Responsive to global challenges
I have deliberately refrained from naming them so far so that we are not diverted from the book’s contents. Because one of them, Nandan Nilekani, is an international legend and culture hero. The co-Founder and, currently, chairman of the board of Infosys, India’s greatest software company, he was also the moving spirit behind Unique Identification Authority of India (UIDAI).
Better known as Aadhaar, UIDAI accomplished the astonishing feat of providing something like a social security number to close to 1.4 billion Indians. Now it is the standard source of delivering benefits to the largest section of the Indian population.
Tanuj Bhojwani, Nilekani’s younger co-author, combines a flair for liberal arts and storytelling with his Chemical Engineering training from IIT-Bombay and his subsequent experience as a coder.

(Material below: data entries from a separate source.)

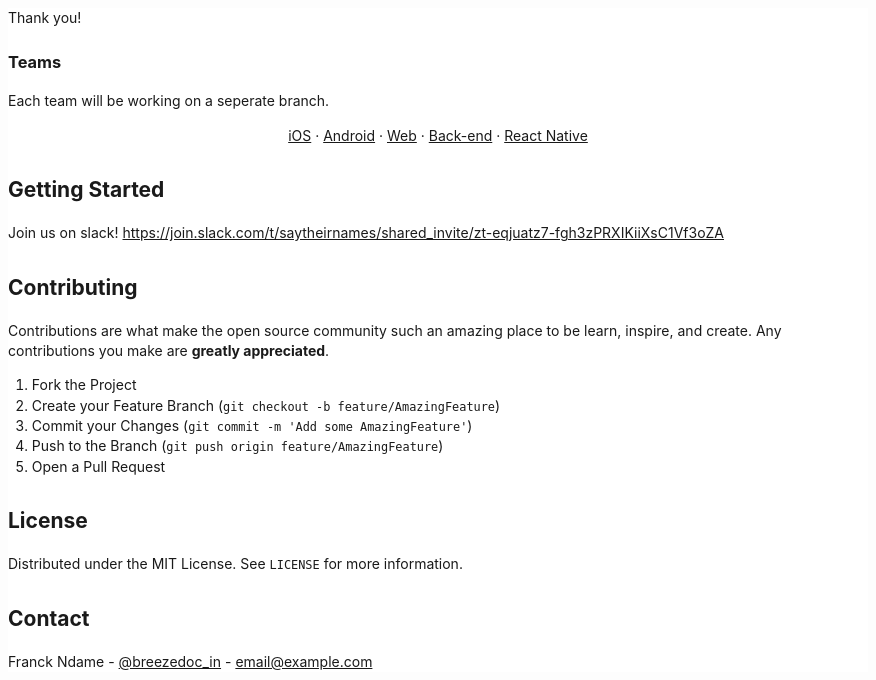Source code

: Thank you!

### Teams
Each team will be working on a seperate branch.

<p align="center">
    <a href="https://github.com/FranckNdame/say-their-names/tree/ios">iOS</a>
    ·
    <a href="https://github.com/FranckNdame/say-their-names/tree/android">Android</a>
  ·
    <a href="https://github.com/FranckNdame/say-their-names/tree/android">Web</a>
  ·
    <a href="https://github.com/FranckNdame/say-their-names/tree/web">Back-end</a>
  ·
    <a href="https://github.com/FranckNdame/say-their-names/tree/web">React Native</a>
  </p>




## Getting Started

Join us on slack!
https://join.slack.com/t/saytheirnames/shared_invite/zt-eqjuatz7-fgh3zPRXIKiiXsC1Vf3oZA


## Contributing

Contributions are what make the open source community such an amazing place to be learn, inspire, and create. Any contributions you make are **greatly appreciated**.

1. Fork the Project
2. Create your Feature Branch (`git checkout -b feature/AmazingFeature`)
3. Commit your Changes (`git commit -m 'Add some AmazingFeature'`)
4. Push to the Branch (`git push origin feature/AmazingFeature`)
5. Open a Pull Request




## License

Distributed under the MIT License. See `LICENSE` for more information.




## Contact

Franck Ndame - [@breezedoc_in](https://twitter.com/breezedoc_in) - email@example.com








[contributors-shield]: https://img.shields.io/github/contributors/othneildrew/Best-README-Template.svg?style=flat-square
[contributors-url]: https://github.com/othneildrew/Best-README-Template/graphs/contributors
[forks-shield]: https://img.shields.io/github/forks/othneildrew/Best-README-Template.svg?style=flat-square
[forks-url]: https://github.com/othneildrew/Best-README-Template/network/members
[stars-shield]: https://img.shields.io/github/stars/othneildrew/Best-README-Template.svg?style=flat-square
[stars-url]: https://github.com/othneildrew/Best-README-Template/stargazers
[issues-shield]: https://img.shields.io/github/issues/othneildrew/Best-README-Template.svg?style=flat-square
[issues-url]: https://github.com/othneildrew/Best-README-Template/issues
[license-shield]: https://img.shields.io/github/license/othneildrew/Best-README-Template.svg?style=flat-square
[license-url]: https://github.com/othneildrew/Best-README-Template/blob/master/LICENSE.txt
[linkedin-shield]: https://img.shields.io/badge/-LinkedIn-black.svg?style=flat-square&logo=linkedin&colorB=555
[linkedin-url]: https://linkedin.com/in/othneildrew
[product-screenshot]: images/screenshot.png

Together they have created a wonderfully informative, engaging, and corrective account of how survive, even thrive, in our digitally difficult environment.
To return to the title of this extraordinary book, we might discover that bitfulness is more than the art of being aware of ourselves in spite of our entanglement with technology.
It is also being responsive to global challenges and responsible for the greater common good. But in addition, it is about trying to live beautifully and blissfully in our digitally complicated and technologically enhanced world in which the very meaning of what it means to be human is rapidly and fundamentally changing.